By Chris Kieffer
TUPELO – Urgency marked Gearl Loden’s arrival in Tupelo.
In introducing the school district’s superintendent at his first public reception in February 2012, an emotional mayor called the hire among the most important in the city’s history.
One year later, business owner and now former mayor Jack Reed Jr. stands by those words.
“I wouldn’t change a word of that,” Reed said last week. “I think it has been a remarkably successful first year.
“Really I don’t see how anyone could have done a better job of both eddying the ship as far as the teachers and the school system goes and then reassuring the community of parents and people who live in Tupelo… In every way, I think he has more than met the challenge.”
Loden, 44, begins his second year at the district’s helm Monday when teachers return to work. Classes start one week later.
School commences under a much calmer atmosphere than the district has seen in several years. When Loden came to Tupelo, he faced a litany of challenges – lagging teacher morale, disappointing test scores, changing demographics, students leaving for private schools or nearby public schools and concerns about discipline. There also was an air of public distrust created by two controversial personnel decisions in the prior year that had each sparked community protests.
And although school and community leaders acknowledge the work is not complete, many cite progress and a new momentum and optimism.
“We sense some hope internally that, frankly, had been lacking,” said TPSD Community Liaison Mary Ann Plasencia.
A big turning point came last fall when test scores improved and the district’s academic ranking rose. Although those tests were taken by students before Loden came to the district, their results provided a new sense of hope and pride. Test scores from Loden’s first year have not yet been released, but he said early data indicates they improved again.
The district had much less turnover this summer, when it had to replace about 50 teachers, down from 109 the previous year. It lost only one principal, when Thomas Street Elementary’s Kay Collins retired.
“He is very open,” said Tupelo High School AP Government teacher Jeramy Turner, entering his 14th year at the school. “He doesn’t want to be up in your face saying this is what you need to be doing. You can talk to him, and he’ll listen to you.

- [EXERCISE DESCRIPTION]: Repeat the passage of the article on the Tupelo superintendent from "Loden, 44, begins" to "sparked community protests." word for word. The items that come after this article are separate material and have no connection to it.

- [EXCERPTED DATA]:
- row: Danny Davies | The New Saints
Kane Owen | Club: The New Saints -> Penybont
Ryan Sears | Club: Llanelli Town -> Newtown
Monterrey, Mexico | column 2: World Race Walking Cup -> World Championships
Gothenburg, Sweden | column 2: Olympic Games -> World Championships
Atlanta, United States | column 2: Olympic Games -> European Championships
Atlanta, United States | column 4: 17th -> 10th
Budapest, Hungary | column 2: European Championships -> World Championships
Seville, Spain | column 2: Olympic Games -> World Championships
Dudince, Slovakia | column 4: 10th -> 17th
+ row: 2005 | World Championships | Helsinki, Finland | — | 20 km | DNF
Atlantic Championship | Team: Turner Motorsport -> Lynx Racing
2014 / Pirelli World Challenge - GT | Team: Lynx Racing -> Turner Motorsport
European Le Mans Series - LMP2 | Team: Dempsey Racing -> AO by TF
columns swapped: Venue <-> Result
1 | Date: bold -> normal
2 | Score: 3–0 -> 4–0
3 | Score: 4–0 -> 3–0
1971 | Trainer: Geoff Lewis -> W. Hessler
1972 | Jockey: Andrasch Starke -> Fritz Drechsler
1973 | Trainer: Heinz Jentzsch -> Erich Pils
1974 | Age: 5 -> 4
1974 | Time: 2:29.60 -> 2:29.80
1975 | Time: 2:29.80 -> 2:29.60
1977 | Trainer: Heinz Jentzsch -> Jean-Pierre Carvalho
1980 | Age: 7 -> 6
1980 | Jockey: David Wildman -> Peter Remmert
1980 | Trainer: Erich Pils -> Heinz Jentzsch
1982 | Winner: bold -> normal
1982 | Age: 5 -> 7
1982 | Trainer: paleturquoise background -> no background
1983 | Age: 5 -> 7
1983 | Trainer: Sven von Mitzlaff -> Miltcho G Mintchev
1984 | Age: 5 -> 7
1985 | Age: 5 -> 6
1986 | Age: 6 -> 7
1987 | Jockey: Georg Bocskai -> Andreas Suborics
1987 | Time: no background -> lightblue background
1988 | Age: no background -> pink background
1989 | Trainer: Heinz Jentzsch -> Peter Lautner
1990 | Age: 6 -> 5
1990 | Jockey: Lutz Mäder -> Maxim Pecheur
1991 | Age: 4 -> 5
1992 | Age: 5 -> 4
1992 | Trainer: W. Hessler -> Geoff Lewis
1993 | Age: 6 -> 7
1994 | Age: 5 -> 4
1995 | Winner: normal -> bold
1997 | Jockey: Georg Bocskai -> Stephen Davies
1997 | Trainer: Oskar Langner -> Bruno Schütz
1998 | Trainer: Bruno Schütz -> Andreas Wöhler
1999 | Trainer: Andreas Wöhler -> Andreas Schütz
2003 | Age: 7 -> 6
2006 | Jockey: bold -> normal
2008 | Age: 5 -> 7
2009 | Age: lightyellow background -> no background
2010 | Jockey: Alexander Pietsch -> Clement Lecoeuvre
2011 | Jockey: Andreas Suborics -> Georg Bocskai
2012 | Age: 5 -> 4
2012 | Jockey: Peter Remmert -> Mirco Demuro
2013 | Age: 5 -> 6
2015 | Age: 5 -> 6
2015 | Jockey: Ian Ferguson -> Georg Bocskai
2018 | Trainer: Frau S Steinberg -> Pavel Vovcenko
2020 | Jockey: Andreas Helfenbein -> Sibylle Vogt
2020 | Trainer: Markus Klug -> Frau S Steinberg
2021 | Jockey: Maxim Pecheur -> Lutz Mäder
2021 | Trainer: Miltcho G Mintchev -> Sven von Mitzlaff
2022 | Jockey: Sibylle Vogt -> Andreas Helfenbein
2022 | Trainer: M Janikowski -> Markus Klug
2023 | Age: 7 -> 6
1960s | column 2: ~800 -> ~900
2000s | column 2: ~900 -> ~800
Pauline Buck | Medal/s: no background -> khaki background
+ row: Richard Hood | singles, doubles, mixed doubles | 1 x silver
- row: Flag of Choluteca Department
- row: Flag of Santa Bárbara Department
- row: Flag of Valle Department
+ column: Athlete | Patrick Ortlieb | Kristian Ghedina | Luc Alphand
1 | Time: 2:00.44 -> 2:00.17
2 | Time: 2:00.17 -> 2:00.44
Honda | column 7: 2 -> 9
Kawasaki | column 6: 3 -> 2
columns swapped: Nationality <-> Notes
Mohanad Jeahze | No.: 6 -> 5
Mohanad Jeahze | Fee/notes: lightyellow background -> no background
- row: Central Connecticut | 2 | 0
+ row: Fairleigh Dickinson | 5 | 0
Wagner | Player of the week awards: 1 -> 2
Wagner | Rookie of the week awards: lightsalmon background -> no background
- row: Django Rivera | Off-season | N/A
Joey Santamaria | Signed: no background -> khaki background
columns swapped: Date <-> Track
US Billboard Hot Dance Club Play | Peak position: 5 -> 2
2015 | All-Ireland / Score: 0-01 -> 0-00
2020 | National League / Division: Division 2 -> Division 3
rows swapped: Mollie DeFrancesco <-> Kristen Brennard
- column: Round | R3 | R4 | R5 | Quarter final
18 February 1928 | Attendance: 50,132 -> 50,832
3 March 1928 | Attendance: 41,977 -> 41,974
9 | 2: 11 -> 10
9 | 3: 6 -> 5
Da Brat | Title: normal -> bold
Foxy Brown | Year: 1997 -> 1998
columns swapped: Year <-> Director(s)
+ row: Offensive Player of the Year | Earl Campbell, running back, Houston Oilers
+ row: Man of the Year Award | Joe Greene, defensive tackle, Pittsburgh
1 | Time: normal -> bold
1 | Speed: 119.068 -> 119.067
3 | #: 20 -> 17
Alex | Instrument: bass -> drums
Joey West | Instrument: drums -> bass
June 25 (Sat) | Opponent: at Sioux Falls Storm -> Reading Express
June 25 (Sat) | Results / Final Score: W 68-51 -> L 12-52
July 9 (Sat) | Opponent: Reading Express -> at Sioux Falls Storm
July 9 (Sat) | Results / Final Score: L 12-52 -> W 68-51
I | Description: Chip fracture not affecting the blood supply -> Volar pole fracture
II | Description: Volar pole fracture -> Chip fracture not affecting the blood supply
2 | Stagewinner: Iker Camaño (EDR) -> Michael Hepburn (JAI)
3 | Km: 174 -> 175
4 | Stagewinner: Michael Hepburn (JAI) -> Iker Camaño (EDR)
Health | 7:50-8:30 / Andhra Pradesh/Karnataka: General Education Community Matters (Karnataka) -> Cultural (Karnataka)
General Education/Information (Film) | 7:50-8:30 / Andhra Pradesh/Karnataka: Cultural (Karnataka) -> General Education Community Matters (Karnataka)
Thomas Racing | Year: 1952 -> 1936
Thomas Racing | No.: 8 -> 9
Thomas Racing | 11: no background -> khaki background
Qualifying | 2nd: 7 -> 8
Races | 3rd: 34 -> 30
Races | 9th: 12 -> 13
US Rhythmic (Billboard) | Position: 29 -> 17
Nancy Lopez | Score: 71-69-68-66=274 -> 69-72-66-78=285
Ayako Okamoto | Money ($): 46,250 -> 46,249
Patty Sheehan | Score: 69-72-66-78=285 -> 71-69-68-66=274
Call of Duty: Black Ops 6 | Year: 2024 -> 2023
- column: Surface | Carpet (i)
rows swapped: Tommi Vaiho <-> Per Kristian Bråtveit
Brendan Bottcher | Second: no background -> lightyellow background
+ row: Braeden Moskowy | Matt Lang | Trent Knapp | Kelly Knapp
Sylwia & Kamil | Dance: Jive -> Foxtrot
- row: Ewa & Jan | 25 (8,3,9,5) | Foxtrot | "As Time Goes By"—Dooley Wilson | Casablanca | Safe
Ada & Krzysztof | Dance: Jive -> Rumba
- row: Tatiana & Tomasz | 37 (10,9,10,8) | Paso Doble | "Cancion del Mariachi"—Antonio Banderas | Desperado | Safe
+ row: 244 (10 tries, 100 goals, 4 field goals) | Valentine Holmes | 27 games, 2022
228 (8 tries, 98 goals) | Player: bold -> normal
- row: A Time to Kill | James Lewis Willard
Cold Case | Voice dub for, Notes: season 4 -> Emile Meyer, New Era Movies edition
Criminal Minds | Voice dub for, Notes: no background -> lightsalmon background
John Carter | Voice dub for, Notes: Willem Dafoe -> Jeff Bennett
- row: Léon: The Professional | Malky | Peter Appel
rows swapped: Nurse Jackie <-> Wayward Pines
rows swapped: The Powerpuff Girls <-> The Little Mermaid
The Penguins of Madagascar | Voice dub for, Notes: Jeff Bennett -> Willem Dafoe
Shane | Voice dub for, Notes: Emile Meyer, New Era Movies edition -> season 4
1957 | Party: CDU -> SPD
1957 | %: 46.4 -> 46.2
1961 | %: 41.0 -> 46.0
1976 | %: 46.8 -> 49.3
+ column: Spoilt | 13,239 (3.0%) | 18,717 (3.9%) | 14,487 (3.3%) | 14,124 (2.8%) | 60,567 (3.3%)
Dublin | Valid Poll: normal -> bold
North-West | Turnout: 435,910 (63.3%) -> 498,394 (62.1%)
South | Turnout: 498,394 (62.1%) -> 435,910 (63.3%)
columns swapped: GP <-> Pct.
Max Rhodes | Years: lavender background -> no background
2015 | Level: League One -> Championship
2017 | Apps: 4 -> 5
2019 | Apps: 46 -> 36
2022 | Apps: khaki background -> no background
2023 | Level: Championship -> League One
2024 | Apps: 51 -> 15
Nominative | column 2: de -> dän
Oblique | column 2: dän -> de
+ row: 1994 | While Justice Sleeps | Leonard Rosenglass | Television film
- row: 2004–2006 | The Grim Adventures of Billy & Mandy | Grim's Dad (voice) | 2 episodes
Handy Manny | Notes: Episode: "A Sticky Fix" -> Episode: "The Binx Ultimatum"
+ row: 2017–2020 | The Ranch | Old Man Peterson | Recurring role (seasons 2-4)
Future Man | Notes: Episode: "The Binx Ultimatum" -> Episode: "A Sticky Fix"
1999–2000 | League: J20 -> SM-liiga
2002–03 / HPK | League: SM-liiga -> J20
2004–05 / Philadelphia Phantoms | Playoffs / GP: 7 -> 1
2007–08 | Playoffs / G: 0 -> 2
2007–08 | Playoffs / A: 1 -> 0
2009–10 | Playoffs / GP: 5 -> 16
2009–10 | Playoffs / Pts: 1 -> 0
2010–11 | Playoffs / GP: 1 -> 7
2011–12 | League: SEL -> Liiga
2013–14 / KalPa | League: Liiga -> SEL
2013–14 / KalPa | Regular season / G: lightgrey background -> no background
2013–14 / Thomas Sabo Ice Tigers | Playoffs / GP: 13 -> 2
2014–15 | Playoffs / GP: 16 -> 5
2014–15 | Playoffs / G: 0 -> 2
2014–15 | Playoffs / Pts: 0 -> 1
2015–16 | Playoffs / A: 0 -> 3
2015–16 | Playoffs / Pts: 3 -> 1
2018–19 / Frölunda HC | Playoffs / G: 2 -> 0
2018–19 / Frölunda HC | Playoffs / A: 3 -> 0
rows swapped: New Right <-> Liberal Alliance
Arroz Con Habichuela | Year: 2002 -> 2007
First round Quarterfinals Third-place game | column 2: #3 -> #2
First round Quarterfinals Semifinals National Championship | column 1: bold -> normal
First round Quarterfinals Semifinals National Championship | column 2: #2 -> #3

- [TASK RESULT]:
Loden, 44, begins his second year at the district’s helm Monday when teachers return to work. Classes start one week later.
School commences under a much calmer atmosphere than the district has seen in several years. When Loden came to Tupelo, he faced a litany of challenges – lagging teacher morale, disappointing test scores, changing demographics, students leaving for private schools or nearby public schools and concerns about discipline. There also was an air of public distrust created by two controversial personnel decisions in the prior year that had each sparked community protests.